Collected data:

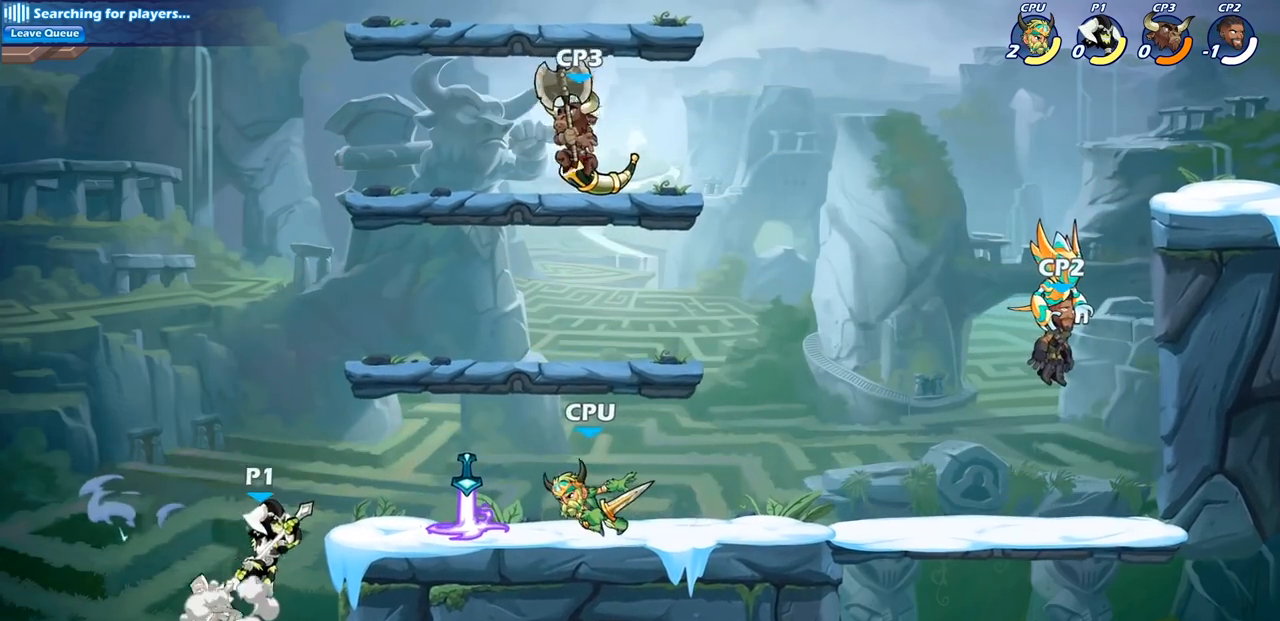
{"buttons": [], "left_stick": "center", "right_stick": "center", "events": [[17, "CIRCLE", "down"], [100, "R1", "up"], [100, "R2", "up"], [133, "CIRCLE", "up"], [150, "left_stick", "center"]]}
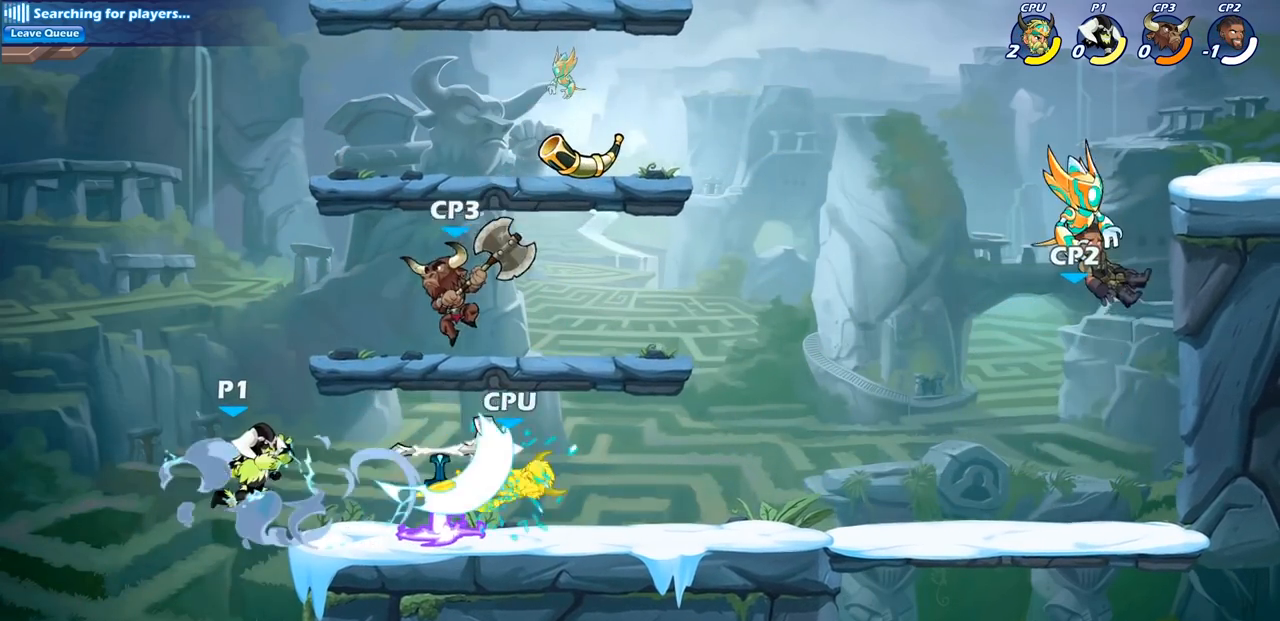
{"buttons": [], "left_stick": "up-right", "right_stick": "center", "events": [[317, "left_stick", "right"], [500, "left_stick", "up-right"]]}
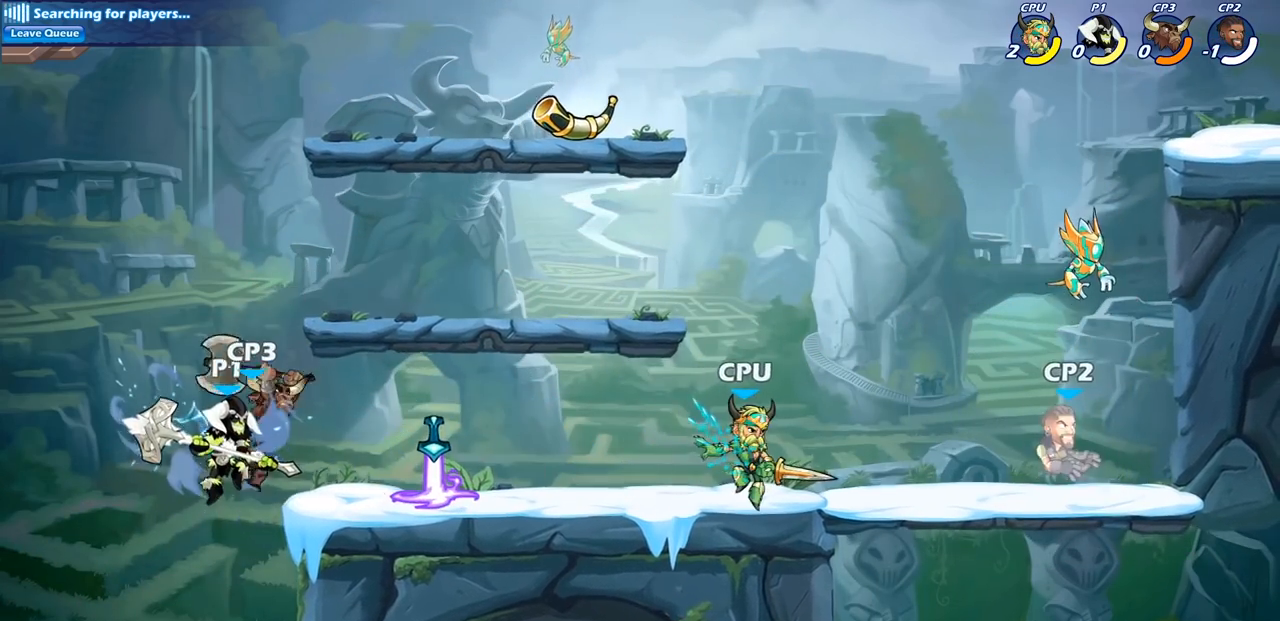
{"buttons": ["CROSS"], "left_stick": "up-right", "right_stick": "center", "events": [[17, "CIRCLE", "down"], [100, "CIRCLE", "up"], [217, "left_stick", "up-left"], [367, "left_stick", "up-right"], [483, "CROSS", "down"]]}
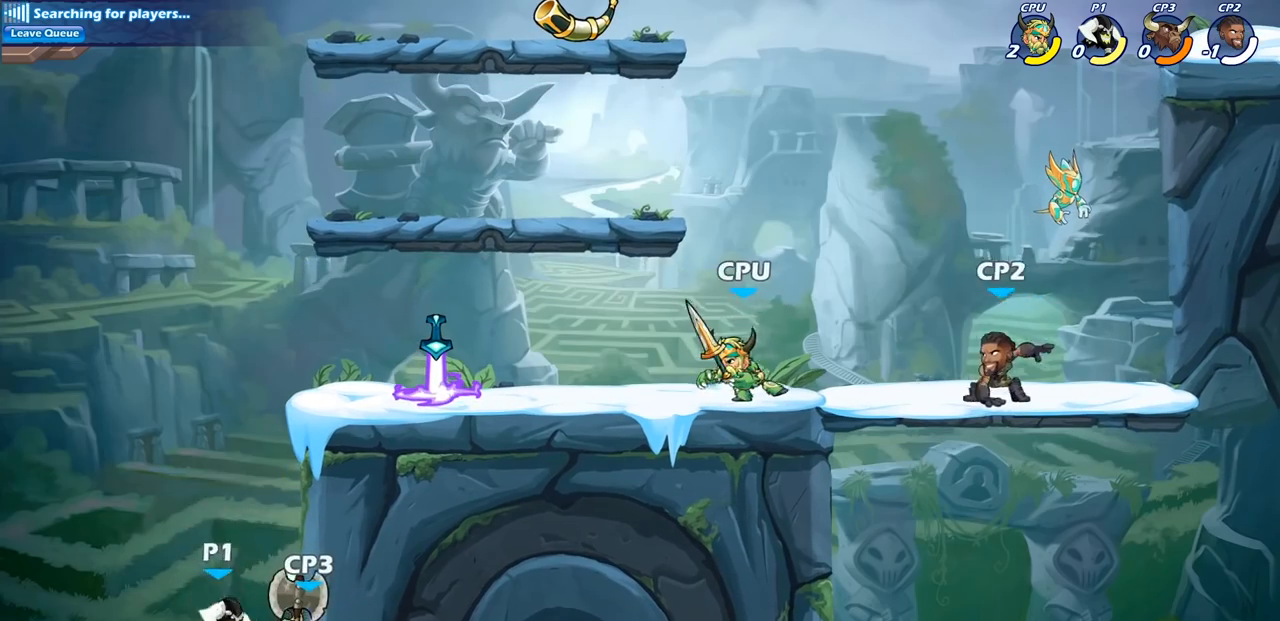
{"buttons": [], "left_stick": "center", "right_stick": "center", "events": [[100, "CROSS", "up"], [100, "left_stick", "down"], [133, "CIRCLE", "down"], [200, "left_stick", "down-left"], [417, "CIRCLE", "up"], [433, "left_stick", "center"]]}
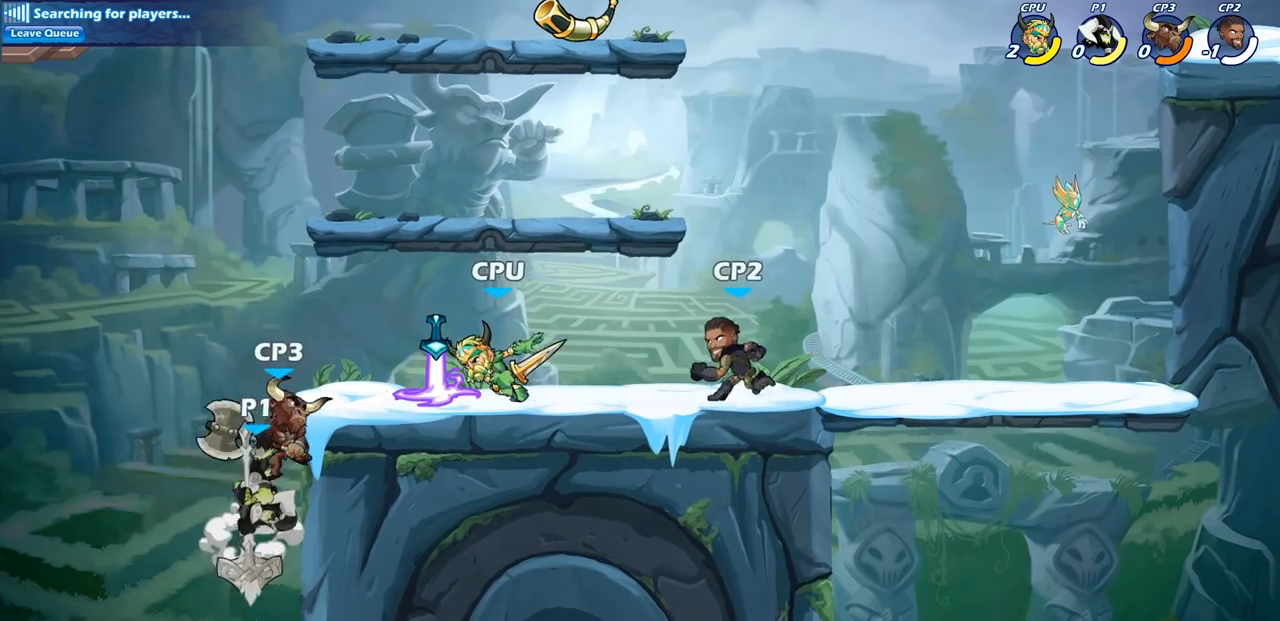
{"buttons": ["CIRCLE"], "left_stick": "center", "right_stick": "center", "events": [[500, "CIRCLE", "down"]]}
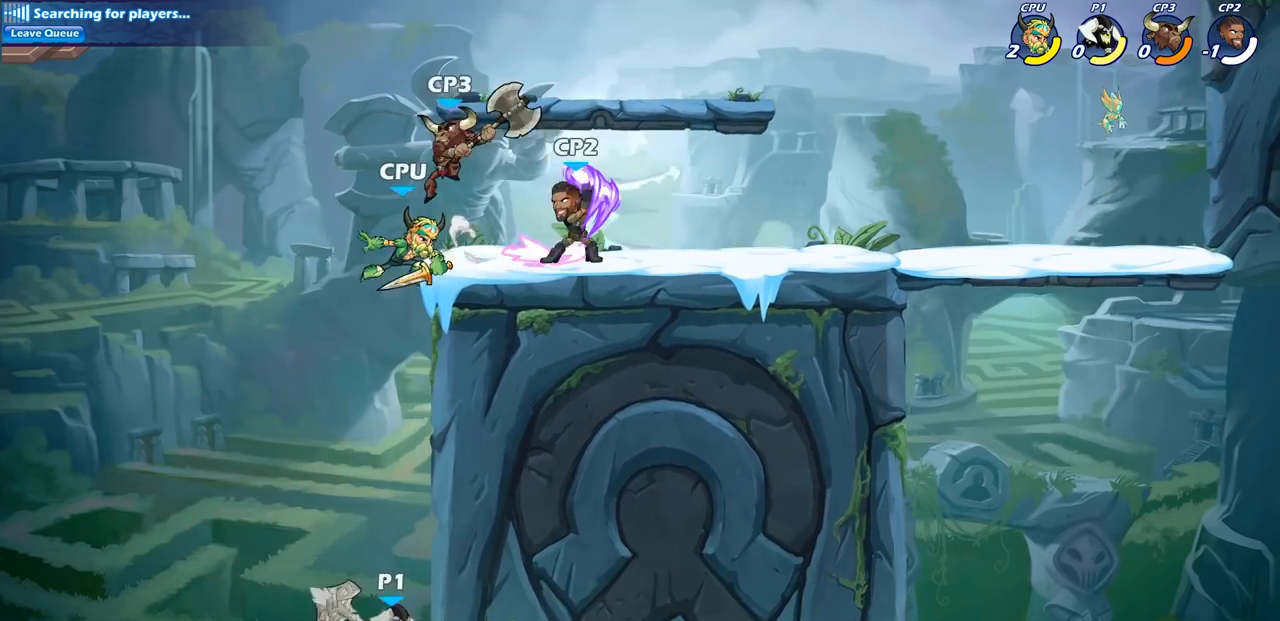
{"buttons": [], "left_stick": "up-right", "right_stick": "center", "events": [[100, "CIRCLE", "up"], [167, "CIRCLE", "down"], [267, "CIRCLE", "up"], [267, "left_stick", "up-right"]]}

→ TASK PROMPT
Set down each record above exactly as it stands and leave out all pictures.

→ SOLUTION TO THE EXERCISE
{"buttons": [], "left_stick": "center", "right_stick": "center", "events": [[17, "CIRCLE", "down"], [100, "R1", "up"], [100, "R2", "up"], [133, "CIRCLE", "up"], [150, "left_stick", "center"]]}
{"buttons": [], "left_stick": "up-right", "right_stick": "center", "events": [[317, "left_stick", "right"], [500, "left_stick", "up-right"]]}
{"buttons": ["CROSS"], "left_stick": "up-right", "right_stick": "center", "events": [[17, "CIRCLE", "down"], [100, "CIRCLE", "up"], [217, "left_stick", "up-left"], [367, "left_stick", "up-right"], [483, "CROSS", "down"]]}
{"buttons": [], "left_stick": "center", "right_stick": "center", "events": [[100, "CROSS", "up"], [100, "left_stick", "down"], [133, "CIRCLE", "down"], [200, "left_stick", "down-left"], [417, "CIRCLE", "up"], [433, "left_stick", "center"]]}
{"buttons": ["CIRCLE"], "left_stick": "center", "right_stick": "center", "events": [[500, "CIRCLE", "down"]]}
{"buttons": [], "left_stick": "up-right", "right_stick": "center", "events": [[100, "CIRCLE", "up"], [167, "CIRCLE", "down"], [267, "CIRCLE", "up"], [267, "left_stick", "up-right"]]}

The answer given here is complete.